17. The judge then applied the law to his findings. He considered the position of the children and section 55 first (at 90 and 91). He found that their best interests would be met by having the appellant remain in the UK but properly noted that that was not the end of the matter (at 91). That approach is in accordance with what the court held in MM, and in Hesham Ali (at 29). The judge relied on all his findings of fact and concluded that it would not be unduly harsh to separate the children from the appellant. He gives clear reasons for that conclusion at paragraph 92. Although his findings at paragraph 93 form the focus of criticism, they follow the finding he has made about the children and have been, in my view, taken out of context and read in isolation to the remainder of the determination. Whatever the format of the Tribunal's approach, the crucial issue is whether a fair balance has been struck (Hesham Ali at 32). The Tribunal is required to consider all factors when considering whether article 8 is engaged. The relevant factors identified by various judgments and summarised at paragraph 28 of Hesham Ali are all matters that were considered. There can be no criticism on him for failing to follow an approach set out in a dissenting judgment. The judge gave full consideration to all the evidence, reached clear findings of fact and arrived at sustainable conclusions. He was entitled to find that in all the circumstances it would not be unduly harsh to separate the appellant and the children. As required by MM he had regard to "(1) the public interest in the removal of foreign criminals and (2) the need for a proportionate assessment of any interference with Article 8 rights" and he plainly had regard to the sliding scale when considering the first issue. It follows that I conclude that the judge did not err in his approach to the unduly harsh test.

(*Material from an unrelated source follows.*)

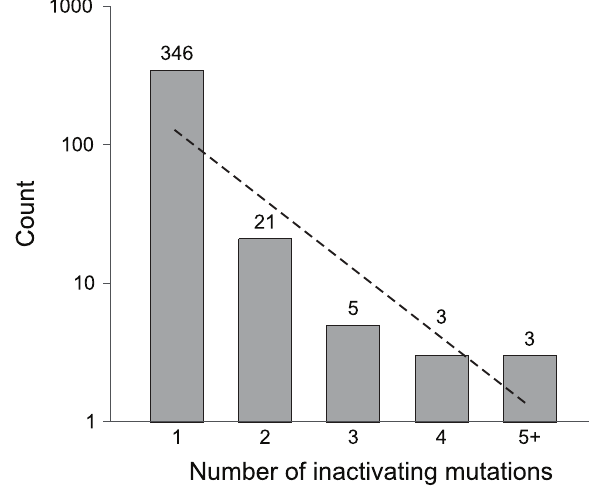
Figure 2. Pseudogenes classified by the number of gene- inactivating mutations. Numbers on top of columns indicate actual counts. The dashed line represents the neutral expectation based on an exponential regression.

18. The second criticism relates to the judge's findings on the appellant's links with Jamaica; specifically, with whether he has family there. It was argued for the appellant that the judge erred in relying on the earlier determination of First-tier Tribunal Judge Housego which, it is said, is from several years ago. There is no merit in this submission. The skeleton argument and Counsel's submissions before the First-tier Tribunal both relied heavily on that determination and the judge was entitled to take all of it into account not just the sections that were cherry picked. As Mr Kotas submitted, this was evidence before the Tribunal, the appellant knew the contents of the determination and yet as Judge Walker found, nothing was said as to the whereabouts of the appellant's son. Whilst the appellant claimed he had no ties to Jamaica, the judge did not accept that evidence (see paragraph 16 above). There is no error in this respect. It was open to the judge to find as he did.
19. In conclusion, therefore, I find that the judge did not err in his approach to the evidence or in the conclusions he reached. He undertook a thorough assessment of all the evidence, properly applied the law and reached fully sustainable findings in respect of the appellant and his children. It was open to him to find that this was not a very strong or very compelling case and that the public interest in this case outweighed the appellant's family life and the rights of his family members.
20. Decision
21. The First-tier Tribunal did not make any errors of law and the decision to dismiss the appeal stands.
22. Anonymity
23. I continue the anonymity order made by the First-tier Tribunal.